Source records:
________________________________________

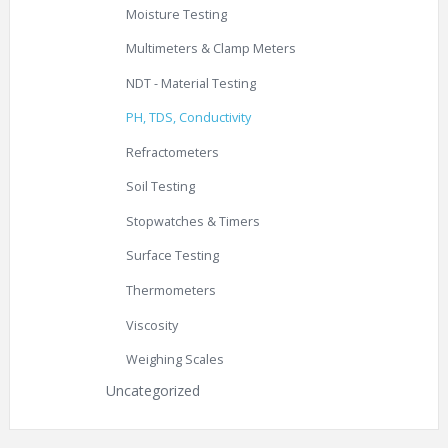
Moisture Testing
Multimeters & Clamp Meters
NDT - Material Testing
PH, TDS, Conductivity
Refractometers
Soil Testing
Stopwatches & Timers
Surface Testing
Thermometers
Viscosity
Weighing Scales
Uncategorized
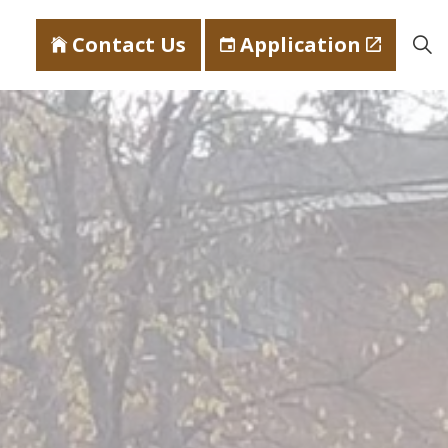
Contact Us
Application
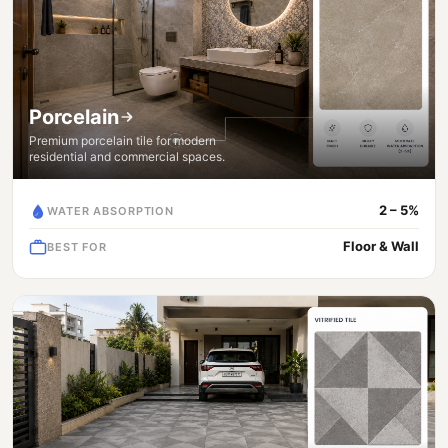
Porcelain
Premium porcelain tile for modern
residential and commercial spaces.
2 – 5%
WATER ABSORPTION
Floor & Wall
BEST FOR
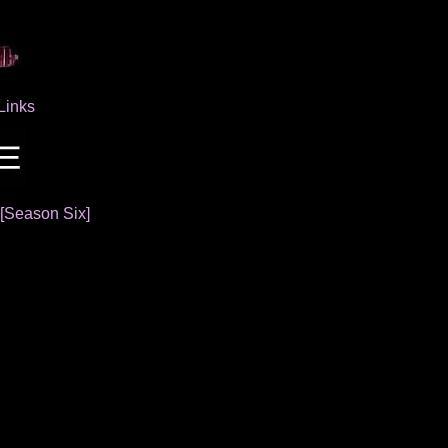
Links
[Season Six]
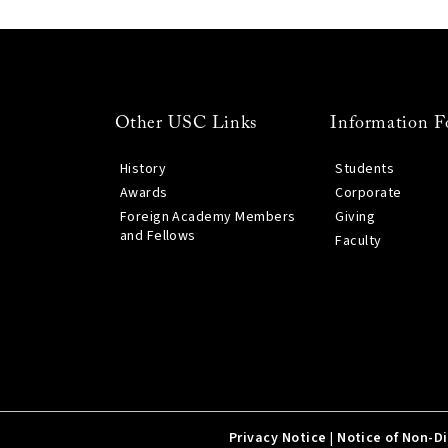
Other USC Links
Information F
History
Students
Awards
Corporate
Foreign Academy Members
Giving
and Fellows
Faculty
Privacy Notice
|
Notice of Non-D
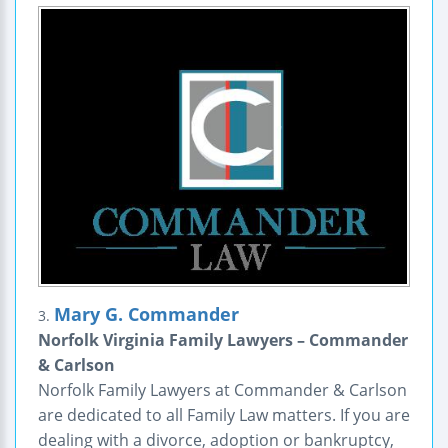
Mary G. Commander
3.
Norfolk Virginia Family Lawyers – Commander
& Carlson
Norfolk Family Lawyers at Commander & Carlson
are dedicated to all Family Law matters. If you are
dealing with a divorce, adoption or bankruptcy,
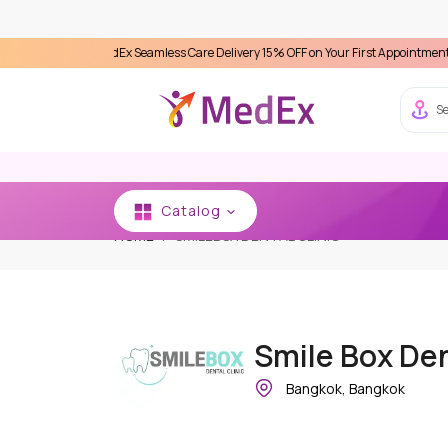
ence MedEx Seamless Care Delivery 15% OFF on Your First Appointment -
Use 'MDX1
Se
Catalog
HOME
SMILEBOX DENTAL CLINIC
Smile Box Den
Bangkok, Bangkok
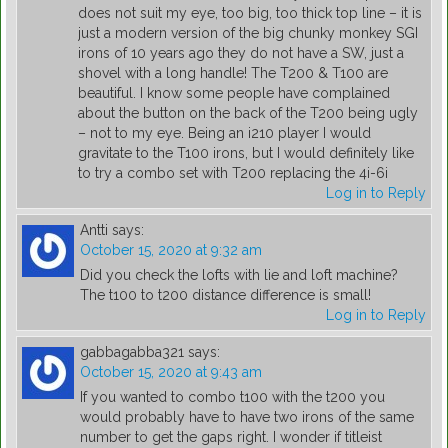
does not suit my eye, too big, too thick top line – it is
just a modern version of the big chunky monkey SGI
irons of 10 years ago they do not have a SW, just a
shovel with a long handle! The T200 & T100 are
beautiful. I know some people have complained
about the button on the back of the T200 being ugly
– not to my eye. Being an i210 player I would
gravitate to the T100 irons, but I would definitely like
to try a combo set with T200 replacing the 4i-6i
Log in to Reply
Antti
says:
October 15, 2020 at 9:32 am
Did you check the lofts with lie and loft machine?
The t100 to t200 distance difference is small!
Log in to Reply
gabbagabba321
says:
October 15, 2020 at 9:43 am
If you wanted to combo t100 with the t200 you
would probably have to have two irons of the same
number to get the gaps right. I wonder if titleist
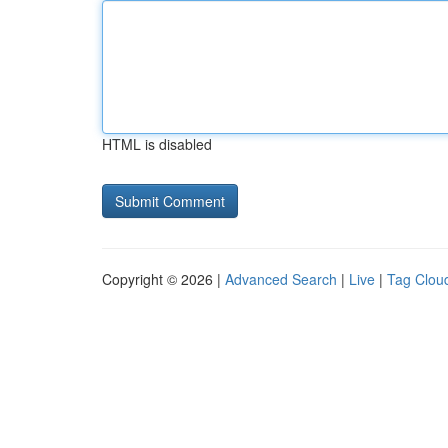
HTML is disabled
Copyright © 2026 |
Advanced Search
|
Live
|
Tag Clou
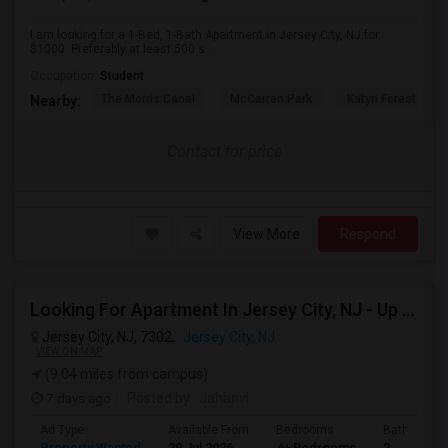
I am looking for a 1-Bed, 1-Bath Apartment in Jersey City, NJ for
$1000. Preferably at least 500 s...
Occupation:
Student
The Morris Canal
McCarren Park
Katyn Forest Mas
Nearby:
Contact for price
View More
Respond
Looking For Apartment In Jersey City, NJ - Up To $3600 Per Month - 4 Beds - 2 Bath
Jersey City, NJ, 7302,
Jersey City, NJ
VIEW ON MAP
(9.04 miles from campus)
7 days ago
Posted by
: Jahanvi
Ad Type
Available From
Bedrooms
Bathrooms
Property Wanted
29 Jul 2026
4+ Bedrooms
2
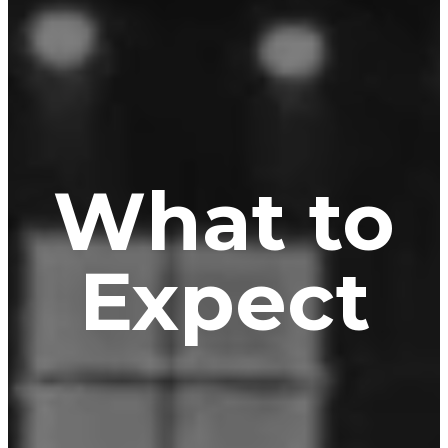
What to
Expect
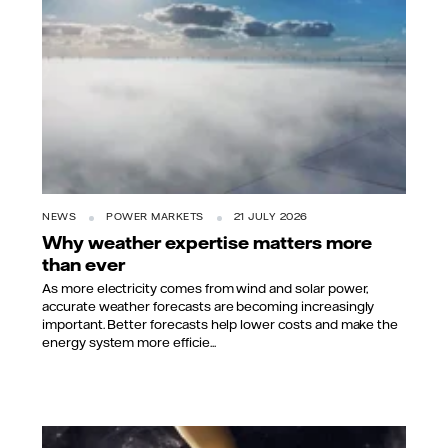
NEWS
POWER MARKETS
21 JULY 2026
Why weather expertise matters more
than ever
As more electricity comes from wind and solar power,
accurate weather forecasts are becoming increasingly
important. Better forecasts help lower costs and make the
energy system more efficie...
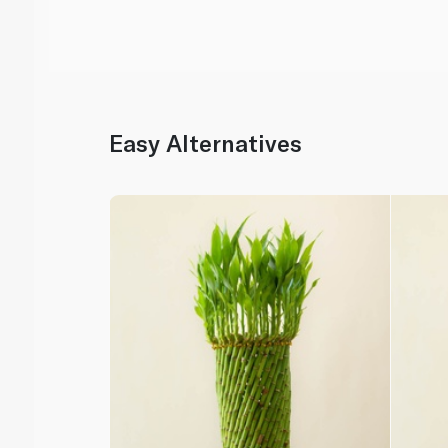
Easy Alternatives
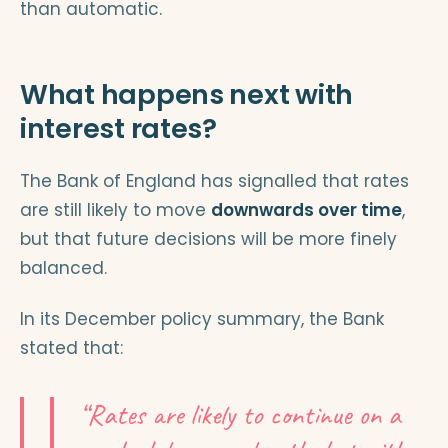
than automatic.
What happens next with
interest rates?
The Bank of England has signalled that rates
are still likely to move
downwards over time
,
but that future decisions will be more finely
balanced.
In its December policy summary, the Bank
stated that:
“Rates are likely to continue on a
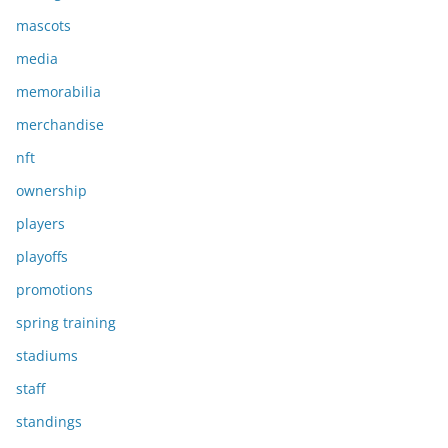
mascots
media
memorabilia
merchandise
nft
ownership
players
playoffs
promotions
spring training
stadiums
staff
standings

________________________________________

Task item:
Going through the entries, return every line holding the word "likely".

Task result:
are still likely to move
“Rates are likely to continue on a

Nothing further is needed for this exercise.